Une troisième divinité est Tiw, l'équivalent du Týr de la mythologie nordique. Il pourrait s'agir d'une divinité guerrière, bien que dans le poème runique anglo-saxon, la rune tir (ᛏ) soit associée à l'étoile polaire plutôt qu'à un dieu[54]. Lorsque cette rune apparaît sur des armes ou des urnes crématoires, ce pourrait être en référence à Tiw[61]. Son nom est attesté dans des toponymes comme Tuesley (« le bois ou la clairière de Tiw ») dans le Surrey, Tysoe (« la colline de Tiw ») dans le Warwickshire ou Tyesmere (« l'étang de Tiw ») dans le Worcestershire[44],[56],[62],[61].

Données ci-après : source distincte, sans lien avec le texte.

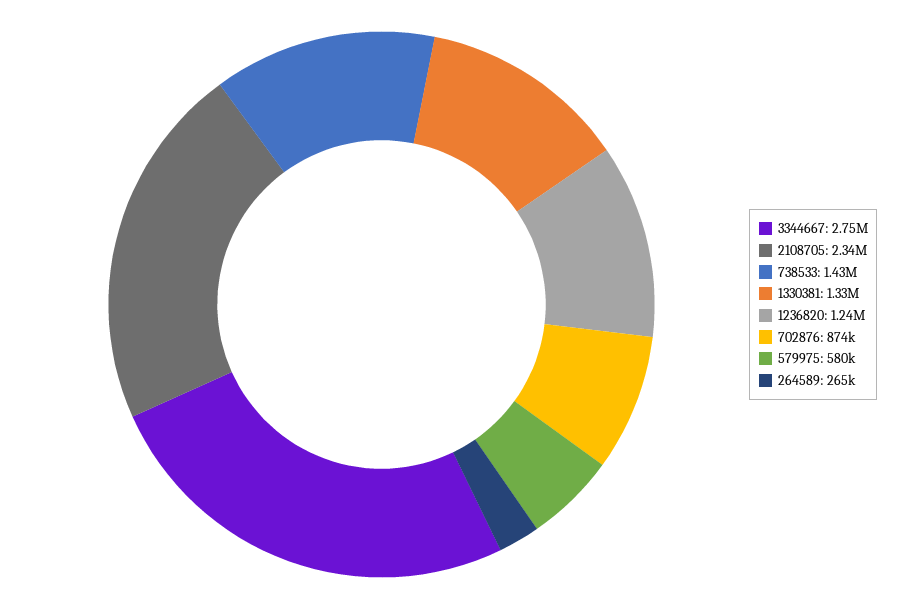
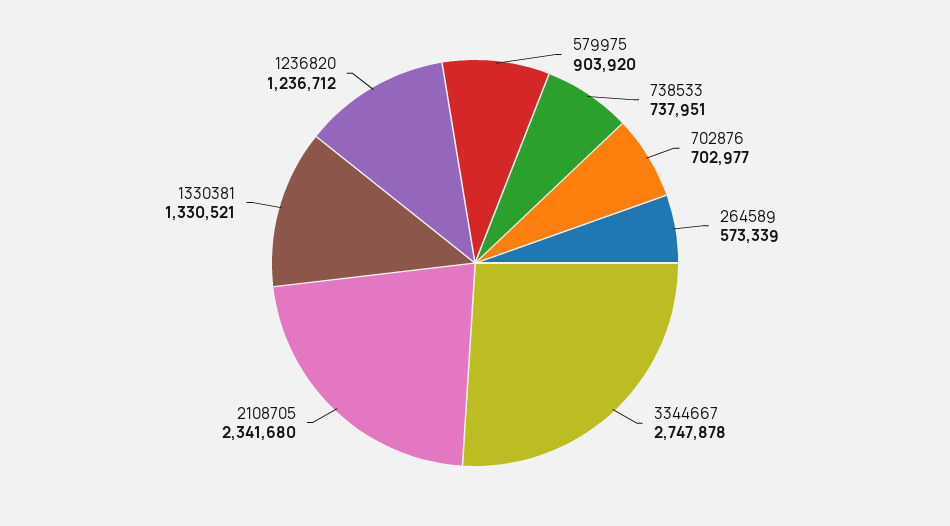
738533: 1430000 -> 737951
702876: 874000 -> 702977
579975: 580000 -> 903920
264589: 265000 -> 573339

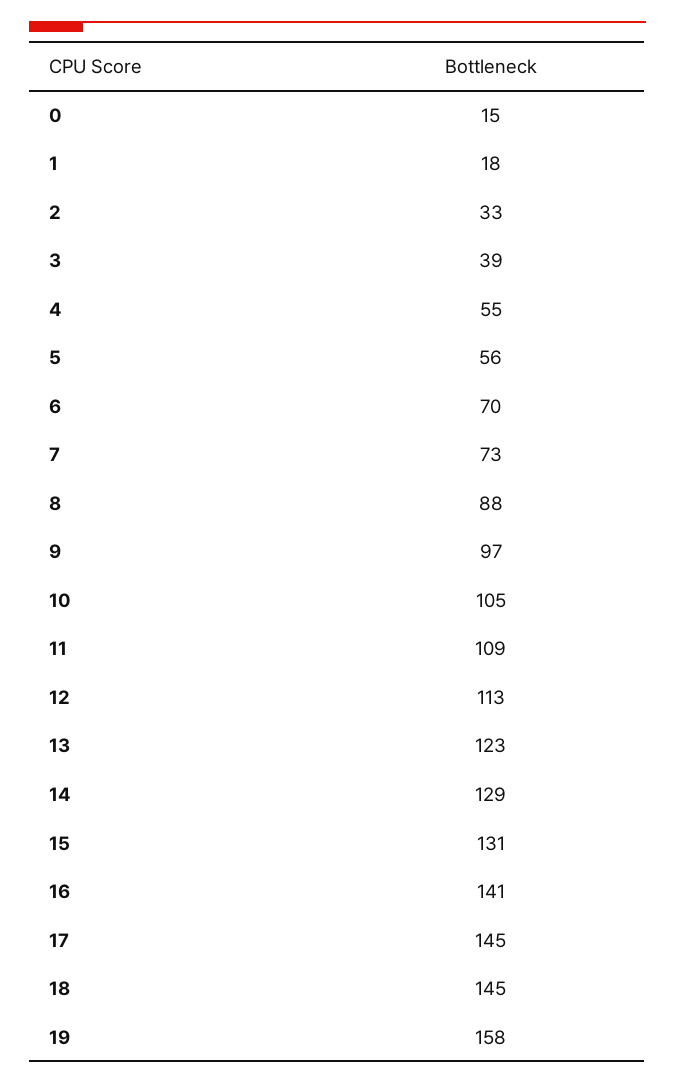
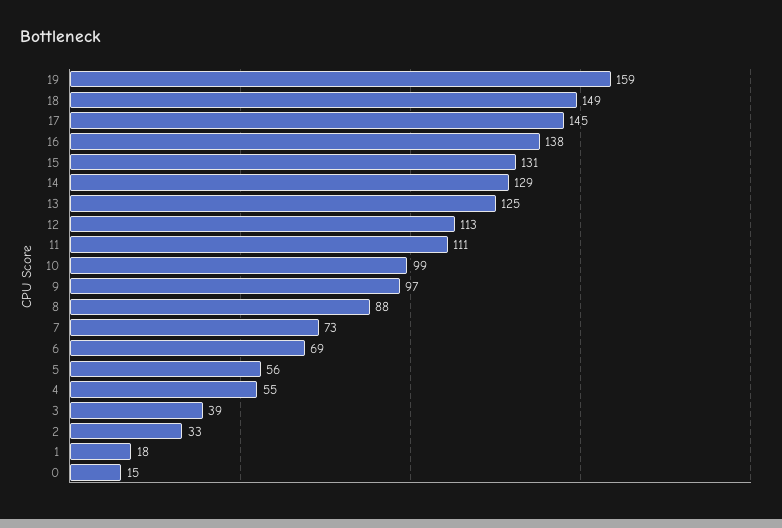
6: 70 -> 69
10: 105 -> 99
11: 109 -> 111
13: 123 -> 125
16: 141 -> 138
18: 145 -> 149
19: 158 -> 159

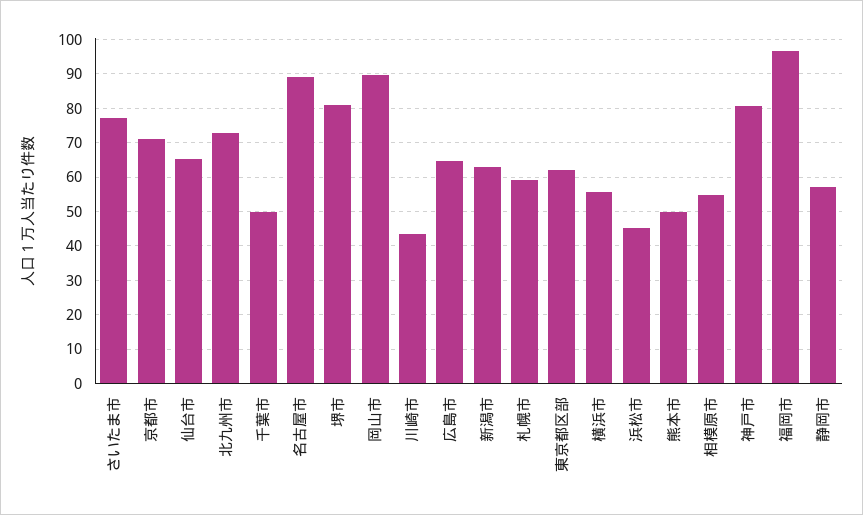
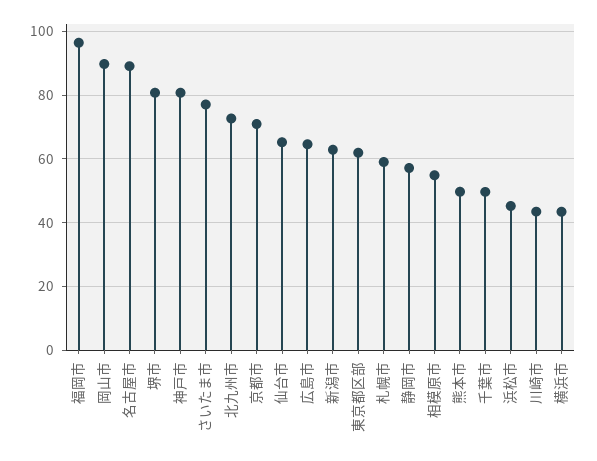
横浜市: 56 -> 44

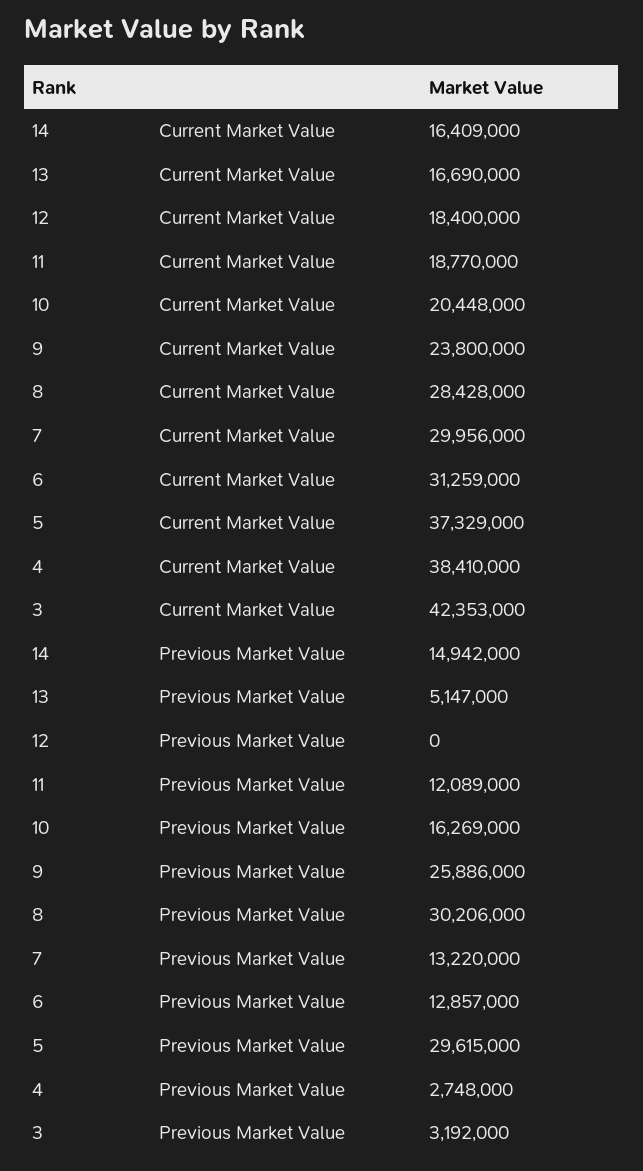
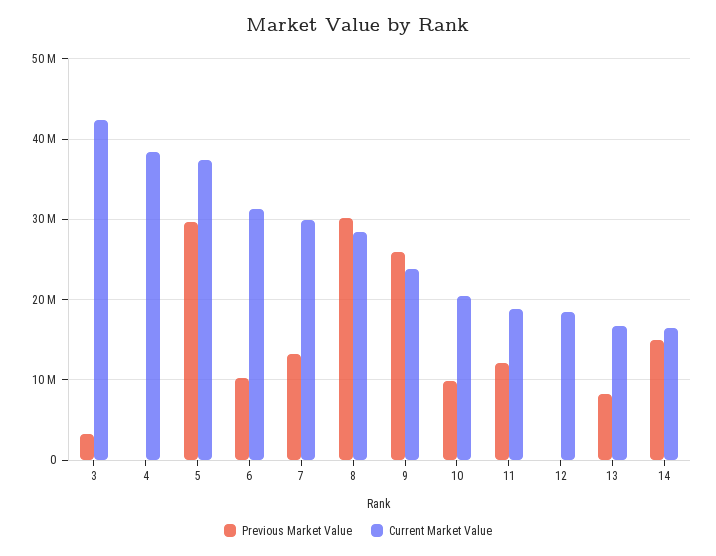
Previous Market Value, 13: 5147000 -> 8000000
Previous Market Value, 10: 16269000 -> 10000000
Previous Market Value, 6: 12857000 -> 10000000
Previous Market Value, 4: 2748000 -> 0

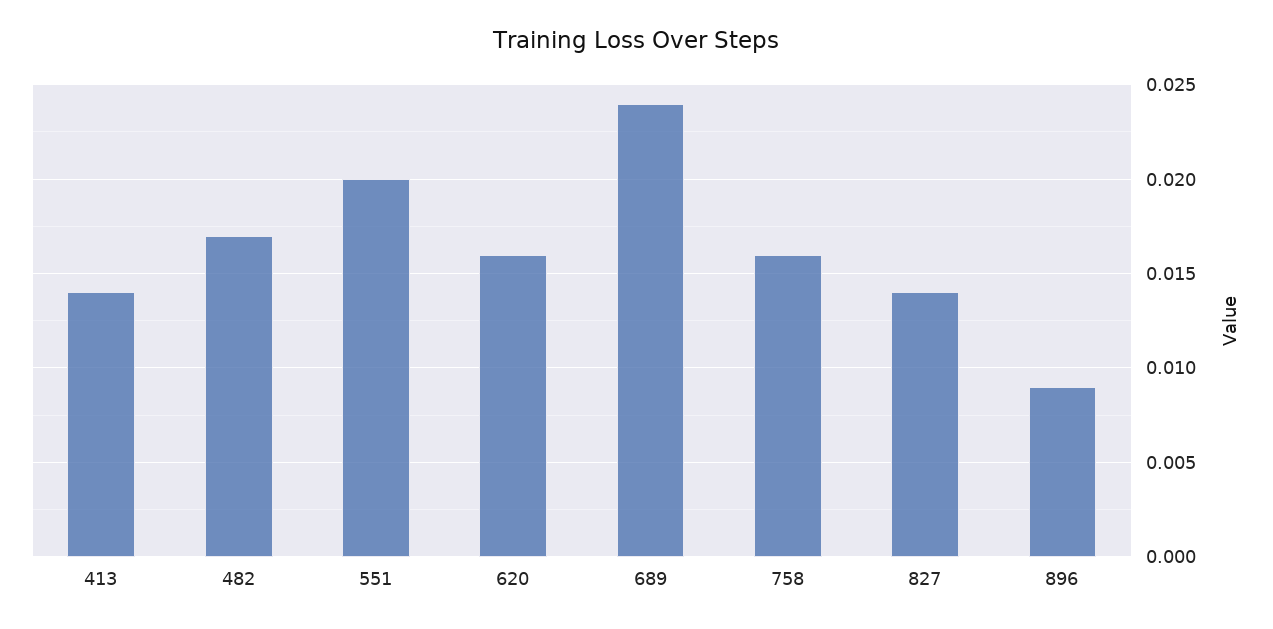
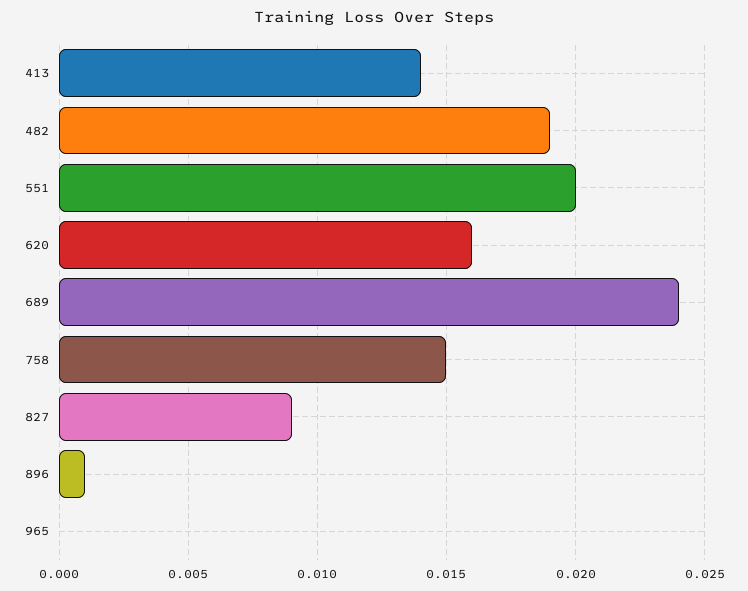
482: 0.017 -> 0.019
758: 0.016 -> 0.015
827: 0.014 -> 0.009
896: 0.009 -> 0.001
965: none -> 0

D'autres divinités sont attestées de manière moins importante. Frig, qui préside peut-être à l'amour ou aux fêtes, pourrait avoir été la déesse la plus importante du panthéon anglo-saxon[54]. Son nom figure peut-être dans les toponymes Frethern, dans le Gloucestershire, et Freefolk, Frobury et Froyle, dans le Hampshire[44],[29],[43]. Un certain Seaxneat occupe la place de Woden en tête de la généalogie des rois d'Essex, et il s'agit peut-être d'une autre divinité, car un texte en vieux saxon mentionne un dieu païen du nom de « Saxnot » que doit renier celui qui aspire au baptême[63],[54]. Les dieux Ingwine et Geat sont respectivement mentionnés dans le poème runique et dans les écrits du moine Asser. Bède le Vénérable cite encore deux autres déesses : Éostre, fêtée au printemps, et Hretha, dont le nom pourrait signifier « gloire »[54],[64].